CEOs from major airlines, hotels, restaurants, retail outlets, travel management companies, and other segments of the industry flocked to Capitol Hill last week to spur government action to stimulate travel and tourism. Dozens of meetings were held between industry leaders representing the Travel Business Roundtable and members of Congress, all aimed at finding ways to get the industry back in gear.
Some Senate leaders expressed interest in a limited tax credit for personal or business travel, the restoration of business meal and entertainment deduction to 100 percent, and the restoration of spousal travel to 100 percent.
Some results of the meetings with more than a dozen U.S. Senators, Speaker of the House Dennis Hastert (R-Ill.), and Senior Advisor to the President Karl Rove:
- Senator Jon Kyl (R-Ariz.) and Senator Zell Miller (D-Ga.) have introduced a bill allowing a $500 tax credit for individuals and up to $1,000 for couples filing joint returns for any kind of travel-related expenses from the time legislation is passed through December 31, 2001. Called the Travel America Now Act, the legislation would give participants tax breaks on airline, cruise, train or bus tickets, hotel accommodations, and rental cars for any travel originating in the U.S.
- Senator John Breaux (D-La.) endorsed the restoration of the business meal and entertainment deduction to 100 percent, up from its current status, which allows up to 50 percent.
- Senators Bill Nelson (D-Fla.) and Bob Graham (D-Fla.) are drafting legislation designed to help the industry and the nation’s economy.
- Senator Byron Dorgan (D-N.D.), chairman of the tourism subcommittee, led hearings on October 12 to discuss the impact of the downturn in the travel industry. He said he is considering introducing legislation that may include assistance in some form to laid-off tourism workers. He also has said that he and other committee members support Kyl’s tax credit bill, according to a Knight Ridder/Tribune Business News article published in The Orlando Sentinel.
- Senator Harry Reid (D-Nev.) will convene a bipartisan meeting today (October 15) to build consensus on immediate stimulus measures for the economy as a whole, keeping in mind the ripple effect of the travel and tourism industry.
TBR’s also stressed its call for the creation of a Presidential Advisory Council on Travel and Tourism at its White House meeting with Karl Rove. The Council would be comprised of representatives from the public, private, and nonprofit sectors, and would work with the Executive Branch on tourism policymaking and implementation, according to TBR.
Coming on the heels of Congress’s decision to provide a $15 billion bailout of the struggling airline industry, members of the Travel Business Roundtable stressed that what they want is stimulus, not a bailout.
"This is not a bailout," said Marilyn Carlson Nelson, former head of the Travel Industry Association of America to the Senate Subcommittee on Consumer Affairs, Foreign Commerce and Tourism.
"Rather than seek a bailout, the best way to help the travel and tourism industry and the 18 million people it employs is to get people traveling," says Jonathan Tisch, chairman and CEO of Loews Hotels and chairman of the TBR. "To that end, we are offering policymakers an array of options to address three key areas of concern: the well-being of our workers who have lost or will lose their jobs; ways to encourage the resumption of travel; and the creation of greater liquidity for employers and employees."
Having contributed almost $100 billion in tax revenues last year and constituting $582 billion annual revenues in total, the industry has been hard hit by the terrorist attacks of September 11 and the ongoing war on terrorism.

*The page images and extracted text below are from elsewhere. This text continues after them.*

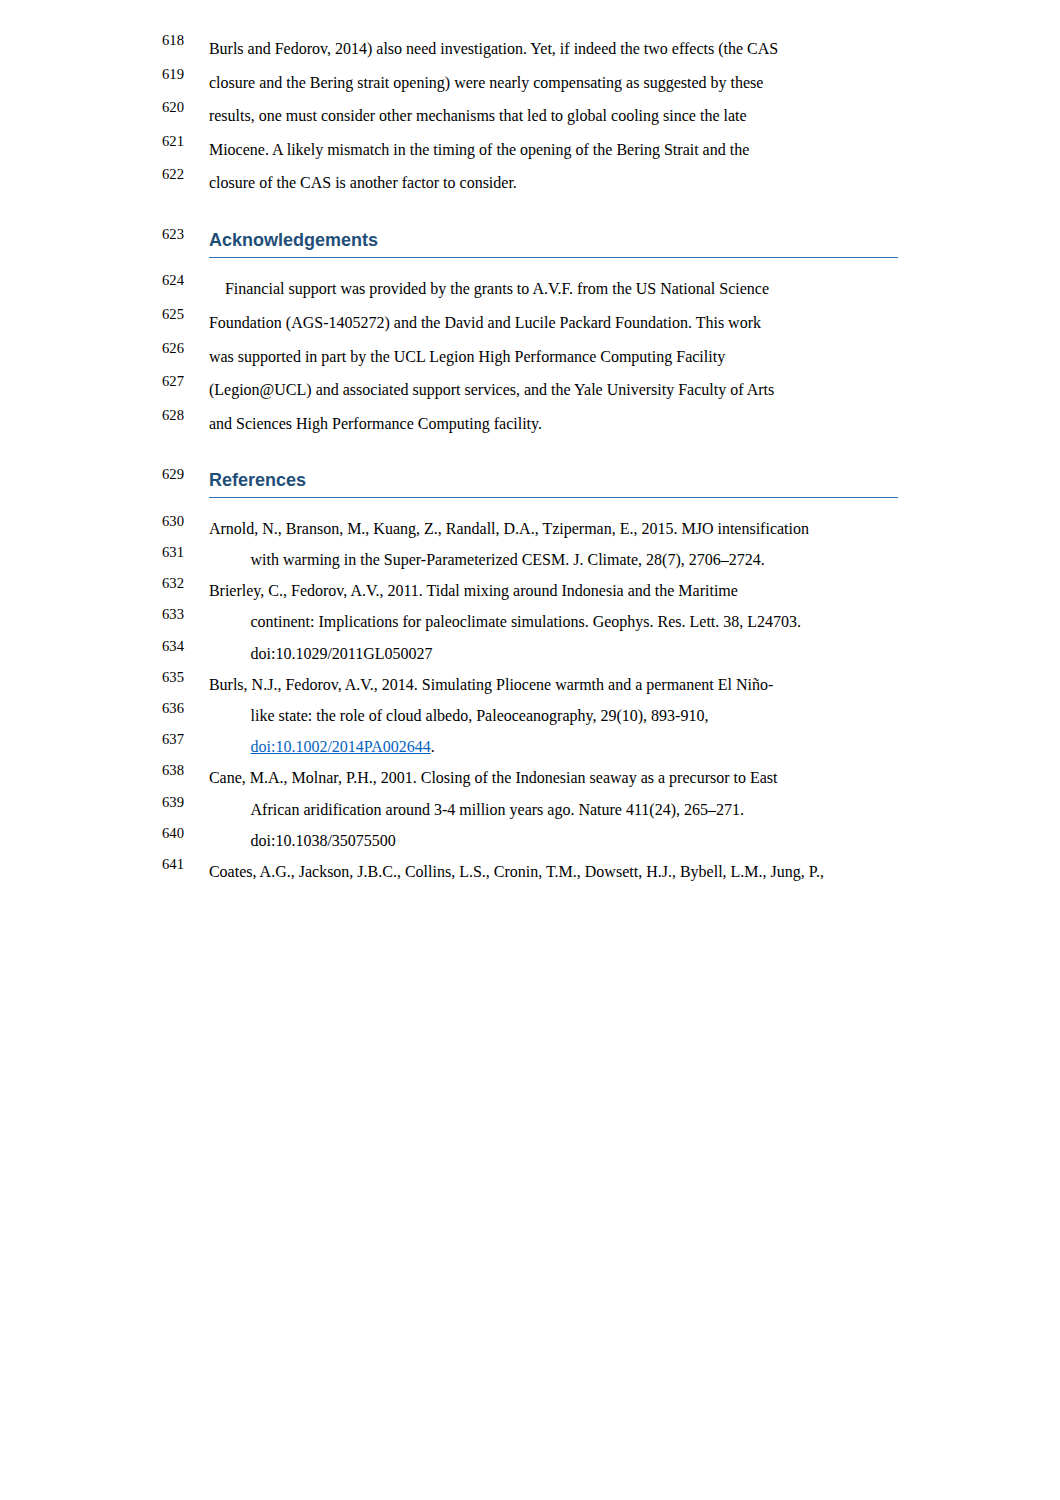| 618 | Burls and Fedorov, 2014) also need investigation. Yet, if indeed the two effects (the CAS |
| 619 | closure and the Bering strait opening) were nearly compensating as suggested by these |
| 620 | results, one must consider other mechanisms that led to global cooling since the late |
| 621 | Miocene. A likely mismatch in the timing of the opening of the Bering Strait and the |
| 622 | closure of the CAS is another factor to consider. |
| 623 | Acknowledgements |
| 624 | Financial support was provided by the grants to A.V.F. from the US National Science |
| 625 | Foundation (AGS-1405272) and the David and Lucile Packard Foundation. This work |
| 626 | was supported in part by the UCL Legion High Performance Computing Facility |
| 627 | (Legion@UCL) and associated support services, and the Yale University Faculty of Arts |
| 628 | and Sciences High Performance Computing facility. |
| 629 | References |
| 630 | Arnold, N., Branson, M., Kuang, Z., Randall, D.A., Tziperman, E., 2015. MJO intensification |
| 631 | with warming in the Super-Parameterized CESM. J. Climate, 28(7), 2706–2724. |
| 632 | Brierley, C., Fedorov, A.V., 2011. Tidal mixing around Indonesia and the Maritime |
| 633 | continent: Implications for paleoclimate simulations. Geophys. Res. Lett. 38, L24703. |
| 634 | doi:10.1029/2011GL050027 |
| 635 | Burls, N.J., Fedorov, A.V., 2014. Simulating Pliocene warmth and a permanent El Niño- |
| 636 | like state: the role of cloud albedo, Paleoceanography, 29(10), 893-910, |
| 637 | doi:10.1002/2014PA002644 . |
| 638 | Cane, M.A., Molnar, P.H., 2001. Closing of the Indonesian seaway as a precursor to East |
| 639 | African aridification around 3-4 million years ago. Nature 411(24), 265–271. |
| 640 | doi:10.1038/35075500 |
| 641 | Coates, A.G., Jackson, J.B.C., Collins, L.S., Cronin, T.M., Dowsett, H.J., Bybell, L.M., Jung, P., |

While business is reported to be creeping back toward pre-attack levels in some parts of the country, recent FBI warnings that new attacks are imminent aren’t helping.
Some project that more than 1 million people in the U.S. travel and tourism industry could lose their jobs if business doesn’t regain some momentum. Travel and tourism, unlike other industries, is an important business segment in all 435 congressional districts and all 50 states. It also constitutes the top three industries in 28 states and the District of Columbia.